Minecraft Legends
Shipped on all major platforms. Built for millions.
Minecraft Legends is an action-strategy game developed by Mojang Studios and published by Microsoft. Available on Nintendo Switch, PlayStation, Xbox, and PC.
I worked as a Programmer at Blackbird Interactive (Feb 2022 – Mar 2023), contributing to core gameplay systems and client-side features using React and TypeScript within Coherent GameFace.
This is not a student project or a prototype. This shipped. Millions of players, across all platforms, playing code I helped write.
Origin Story
Where the smith learned the craft. Five foundational projects that shaped the path to shipped titles.
Space Fighter
Vector-based arcade shooter built from scratch. Pure trigonometry and collision detection — no engine, just math and a canvas. Enemies spawn in formation waves; player ships have directional thrust physics. The first time a game loop running at 60fps felt like magic.
Pizza Madness
AI-driven enemies with behavior trees. A food-delivery chaos simulator that taught the difference between an entity that moves and one that thinks. Enemies route around obstacles, prioritize targets, and react to player behavior. Frantic by design.
Ant Colony Pathfinding
A* algorithm at scale. Fifty-plus agents running simultaneously, each finding optimal routes through a dynamic grid. Emergent swarm behavior — no single ant is smart, but the colony always finds food. A lesson in how intelligence can arise from simple rules applied in parallel.
Connect Four AI
Alpha-beta pruning on a minimax search tree. The AI doesn't just play well — it is genuinely unbeatable at full depth. Watching it block a winning move six turns out felt like the first time code became intelligent. A formative moment in understanding what algorithms can do.
BattleSpace
Flash-era turn-based strategy. Where it all started. The origin point — the project that made it real that games could be built, not just played. Every professional decision since traces back to what was learned making this.
The Player
Not just a maker. A lifelong player. This career exists because of games.
The Timeline
Atari 2600. Not even his own — the neighbor's. Six years old, borrowed controller, and Asteroids running on a TV that weighed more than the console. That was the ignition. Something clicked that never unclicked.

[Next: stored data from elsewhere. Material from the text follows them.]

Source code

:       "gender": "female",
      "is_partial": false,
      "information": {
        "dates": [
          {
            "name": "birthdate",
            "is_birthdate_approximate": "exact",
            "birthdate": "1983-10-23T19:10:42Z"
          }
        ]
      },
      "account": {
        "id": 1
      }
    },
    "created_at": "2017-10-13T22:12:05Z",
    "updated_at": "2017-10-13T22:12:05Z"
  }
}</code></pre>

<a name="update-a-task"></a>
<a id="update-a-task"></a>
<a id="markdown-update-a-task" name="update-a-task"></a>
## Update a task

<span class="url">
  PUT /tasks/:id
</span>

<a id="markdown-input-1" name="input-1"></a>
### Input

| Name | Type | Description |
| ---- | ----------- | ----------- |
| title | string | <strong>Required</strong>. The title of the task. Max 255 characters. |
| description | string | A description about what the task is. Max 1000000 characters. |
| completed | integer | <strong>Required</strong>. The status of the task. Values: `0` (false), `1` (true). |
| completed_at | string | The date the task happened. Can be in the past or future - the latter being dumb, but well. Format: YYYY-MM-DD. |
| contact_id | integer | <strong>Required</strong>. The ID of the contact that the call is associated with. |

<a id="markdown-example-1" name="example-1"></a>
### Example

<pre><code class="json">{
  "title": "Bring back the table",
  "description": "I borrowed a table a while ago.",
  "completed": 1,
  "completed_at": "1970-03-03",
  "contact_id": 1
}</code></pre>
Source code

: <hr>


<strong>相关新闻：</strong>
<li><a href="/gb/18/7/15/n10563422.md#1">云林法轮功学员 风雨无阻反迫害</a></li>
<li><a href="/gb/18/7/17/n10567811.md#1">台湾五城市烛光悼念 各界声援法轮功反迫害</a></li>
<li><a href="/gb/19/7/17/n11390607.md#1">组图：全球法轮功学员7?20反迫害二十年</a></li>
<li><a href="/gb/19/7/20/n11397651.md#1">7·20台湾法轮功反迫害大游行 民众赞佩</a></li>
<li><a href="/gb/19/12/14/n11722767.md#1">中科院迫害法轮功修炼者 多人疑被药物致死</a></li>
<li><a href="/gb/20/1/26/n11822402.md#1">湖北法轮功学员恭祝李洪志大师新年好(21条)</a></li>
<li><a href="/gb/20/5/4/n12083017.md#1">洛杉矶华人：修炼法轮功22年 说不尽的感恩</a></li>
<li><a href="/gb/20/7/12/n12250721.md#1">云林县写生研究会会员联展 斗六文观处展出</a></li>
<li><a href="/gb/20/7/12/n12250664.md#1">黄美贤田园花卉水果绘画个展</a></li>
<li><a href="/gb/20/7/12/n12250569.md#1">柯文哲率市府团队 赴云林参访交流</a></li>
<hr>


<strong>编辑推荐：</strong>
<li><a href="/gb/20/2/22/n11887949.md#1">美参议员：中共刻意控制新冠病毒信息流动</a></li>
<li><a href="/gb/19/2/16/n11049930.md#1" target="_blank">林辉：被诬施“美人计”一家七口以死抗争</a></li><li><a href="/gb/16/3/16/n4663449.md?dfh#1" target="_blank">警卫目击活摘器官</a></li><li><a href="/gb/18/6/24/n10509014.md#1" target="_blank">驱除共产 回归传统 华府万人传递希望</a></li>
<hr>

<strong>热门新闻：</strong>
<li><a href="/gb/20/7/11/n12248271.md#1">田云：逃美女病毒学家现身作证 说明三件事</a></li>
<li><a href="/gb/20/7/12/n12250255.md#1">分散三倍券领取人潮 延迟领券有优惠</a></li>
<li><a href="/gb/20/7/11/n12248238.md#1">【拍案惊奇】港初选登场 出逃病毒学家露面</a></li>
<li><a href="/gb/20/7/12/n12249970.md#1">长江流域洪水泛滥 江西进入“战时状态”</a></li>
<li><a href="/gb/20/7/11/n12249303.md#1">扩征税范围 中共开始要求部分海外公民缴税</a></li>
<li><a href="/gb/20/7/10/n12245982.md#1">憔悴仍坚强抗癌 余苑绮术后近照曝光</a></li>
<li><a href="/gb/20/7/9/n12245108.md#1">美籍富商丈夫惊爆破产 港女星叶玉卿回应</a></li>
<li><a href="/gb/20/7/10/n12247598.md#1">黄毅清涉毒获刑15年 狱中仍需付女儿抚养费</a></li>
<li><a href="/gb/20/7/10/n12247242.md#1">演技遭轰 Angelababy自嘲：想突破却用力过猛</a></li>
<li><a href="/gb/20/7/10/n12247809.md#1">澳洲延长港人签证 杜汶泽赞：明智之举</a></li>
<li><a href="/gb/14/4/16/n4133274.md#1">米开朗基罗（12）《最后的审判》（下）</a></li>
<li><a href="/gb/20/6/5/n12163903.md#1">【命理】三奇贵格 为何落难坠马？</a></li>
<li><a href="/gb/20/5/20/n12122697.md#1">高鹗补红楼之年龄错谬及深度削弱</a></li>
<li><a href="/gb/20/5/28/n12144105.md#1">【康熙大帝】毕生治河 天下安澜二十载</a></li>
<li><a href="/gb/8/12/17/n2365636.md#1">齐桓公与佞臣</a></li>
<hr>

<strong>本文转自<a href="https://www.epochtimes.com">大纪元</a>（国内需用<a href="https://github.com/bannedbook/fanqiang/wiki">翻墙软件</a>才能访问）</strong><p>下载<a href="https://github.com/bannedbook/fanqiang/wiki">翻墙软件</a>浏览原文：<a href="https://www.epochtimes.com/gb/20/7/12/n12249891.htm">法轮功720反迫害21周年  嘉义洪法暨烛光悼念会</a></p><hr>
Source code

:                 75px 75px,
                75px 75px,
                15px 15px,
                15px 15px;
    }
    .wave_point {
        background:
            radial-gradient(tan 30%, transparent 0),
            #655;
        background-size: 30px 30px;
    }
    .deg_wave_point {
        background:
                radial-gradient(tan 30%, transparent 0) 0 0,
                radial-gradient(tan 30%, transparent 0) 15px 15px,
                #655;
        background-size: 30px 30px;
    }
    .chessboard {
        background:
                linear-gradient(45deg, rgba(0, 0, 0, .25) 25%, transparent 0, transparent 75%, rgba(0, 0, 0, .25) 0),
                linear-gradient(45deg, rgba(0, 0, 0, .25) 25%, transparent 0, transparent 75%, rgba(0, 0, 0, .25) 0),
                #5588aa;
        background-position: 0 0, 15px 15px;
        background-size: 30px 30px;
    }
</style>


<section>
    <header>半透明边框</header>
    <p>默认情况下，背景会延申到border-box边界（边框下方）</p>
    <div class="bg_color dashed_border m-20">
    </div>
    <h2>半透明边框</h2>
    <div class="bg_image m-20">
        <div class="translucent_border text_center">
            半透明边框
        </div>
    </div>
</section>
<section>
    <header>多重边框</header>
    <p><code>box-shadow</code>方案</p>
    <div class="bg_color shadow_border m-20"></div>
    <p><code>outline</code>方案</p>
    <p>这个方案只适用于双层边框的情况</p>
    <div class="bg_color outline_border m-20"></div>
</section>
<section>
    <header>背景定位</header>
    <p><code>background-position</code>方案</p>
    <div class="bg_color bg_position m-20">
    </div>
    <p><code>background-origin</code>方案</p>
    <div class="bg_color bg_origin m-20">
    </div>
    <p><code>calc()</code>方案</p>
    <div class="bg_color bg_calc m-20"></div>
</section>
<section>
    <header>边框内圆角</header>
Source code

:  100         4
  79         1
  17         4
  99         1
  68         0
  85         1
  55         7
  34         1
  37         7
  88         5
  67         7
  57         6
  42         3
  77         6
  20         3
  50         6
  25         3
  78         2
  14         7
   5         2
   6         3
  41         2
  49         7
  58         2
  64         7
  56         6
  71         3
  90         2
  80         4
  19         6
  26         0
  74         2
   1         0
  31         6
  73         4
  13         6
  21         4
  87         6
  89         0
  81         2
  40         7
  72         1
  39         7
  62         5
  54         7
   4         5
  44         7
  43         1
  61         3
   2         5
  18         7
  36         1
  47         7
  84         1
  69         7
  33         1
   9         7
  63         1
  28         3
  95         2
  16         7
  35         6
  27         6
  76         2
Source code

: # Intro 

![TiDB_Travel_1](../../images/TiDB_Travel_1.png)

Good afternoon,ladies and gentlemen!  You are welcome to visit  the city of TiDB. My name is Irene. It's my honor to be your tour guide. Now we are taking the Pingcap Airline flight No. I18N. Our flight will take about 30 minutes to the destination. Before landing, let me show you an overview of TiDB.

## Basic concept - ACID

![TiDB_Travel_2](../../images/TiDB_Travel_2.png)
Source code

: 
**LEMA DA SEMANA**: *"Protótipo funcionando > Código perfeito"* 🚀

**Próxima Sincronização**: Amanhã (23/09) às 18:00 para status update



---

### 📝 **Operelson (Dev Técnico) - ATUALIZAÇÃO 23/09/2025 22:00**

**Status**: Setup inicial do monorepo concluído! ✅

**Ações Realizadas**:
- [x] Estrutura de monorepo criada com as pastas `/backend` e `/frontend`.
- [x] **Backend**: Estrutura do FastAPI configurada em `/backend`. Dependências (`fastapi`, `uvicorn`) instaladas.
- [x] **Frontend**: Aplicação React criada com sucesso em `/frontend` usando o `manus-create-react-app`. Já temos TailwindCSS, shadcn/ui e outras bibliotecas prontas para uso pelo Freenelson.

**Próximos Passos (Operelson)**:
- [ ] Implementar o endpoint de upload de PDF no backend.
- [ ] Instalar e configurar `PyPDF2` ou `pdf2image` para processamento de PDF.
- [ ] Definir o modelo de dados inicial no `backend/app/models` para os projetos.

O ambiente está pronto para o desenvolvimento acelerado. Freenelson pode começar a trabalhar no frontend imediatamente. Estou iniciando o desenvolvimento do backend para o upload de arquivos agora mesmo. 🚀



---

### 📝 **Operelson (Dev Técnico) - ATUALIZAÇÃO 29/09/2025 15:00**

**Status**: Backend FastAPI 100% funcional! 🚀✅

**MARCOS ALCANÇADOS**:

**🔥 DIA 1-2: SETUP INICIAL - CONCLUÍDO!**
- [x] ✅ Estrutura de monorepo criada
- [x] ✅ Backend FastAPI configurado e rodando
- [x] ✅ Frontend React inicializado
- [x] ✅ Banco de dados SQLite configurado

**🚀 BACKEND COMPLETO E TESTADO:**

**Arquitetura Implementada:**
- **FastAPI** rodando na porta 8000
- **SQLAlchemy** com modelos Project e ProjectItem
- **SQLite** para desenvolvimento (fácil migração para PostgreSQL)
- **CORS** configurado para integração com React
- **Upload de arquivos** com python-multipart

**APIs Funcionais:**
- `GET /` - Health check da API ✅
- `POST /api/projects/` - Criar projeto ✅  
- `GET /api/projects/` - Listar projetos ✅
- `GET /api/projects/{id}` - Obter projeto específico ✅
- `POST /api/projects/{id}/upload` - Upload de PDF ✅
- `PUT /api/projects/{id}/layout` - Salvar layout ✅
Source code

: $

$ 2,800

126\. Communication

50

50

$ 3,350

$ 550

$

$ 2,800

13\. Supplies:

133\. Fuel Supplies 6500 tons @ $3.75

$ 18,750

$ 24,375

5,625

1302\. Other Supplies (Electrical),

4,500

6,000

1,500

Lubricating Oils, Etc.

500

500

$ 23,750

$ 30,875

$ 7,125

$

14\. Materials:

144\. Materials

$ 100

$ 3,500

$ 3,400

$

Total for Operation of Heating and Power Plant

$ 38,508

Sega Master System. The first console of his own. Finally. Hang On and Safari Hunt built into the BIOS, no cartridge required. Sega had him from day one and that loyalty held.
Sega Genesis → Sega CD → 32X. Rode the full Sega hardware wave — every peripheral, every add-on, every console revision. Sonic. Mortal Kombat. Night Trap. The FMV era in all its chaotic glory. Meanwhile, Nintendo happened at friends' houses and sleepovers — their hardware was never his, but their games were formative anyway.
PC gaming era. Starcraft. Warcraft III. Diablo II. Age of Empires. The genre explosion happened here — RTSs, dungeon crawlers, and multiplayer that changed how games felt. PC ran alongside everything else from this point forward, never stopping.
OG Xbox. Back to consoles, but Microsoft's way. Halo defined a generation of co-op gaming. Xbox Live in its earliest form. The controller that finally fit like it was designed for human hands.
Switch → Switch 2. After decades of borrowing Nintendo games at friends' houses, finally owning the hardware. Worth the wait. Breath of the Wild. Metroid Dread. The joy of a library that respects the player. And all of it alongside PC — always PC, no platform wars, just more games.
Why This Matters
I became a programmer because of games. Every language I learned was to build interactive systems. Every architecture decision was informed by game design patterns. Every shipped product carries the design philosophy of something that should be fun to interact with.
The Minecraft Legends code exists because a six-year-old played Asteroids at a neighbor's house. That's not just a career path. That's a through-line. The smithy was always going to exist.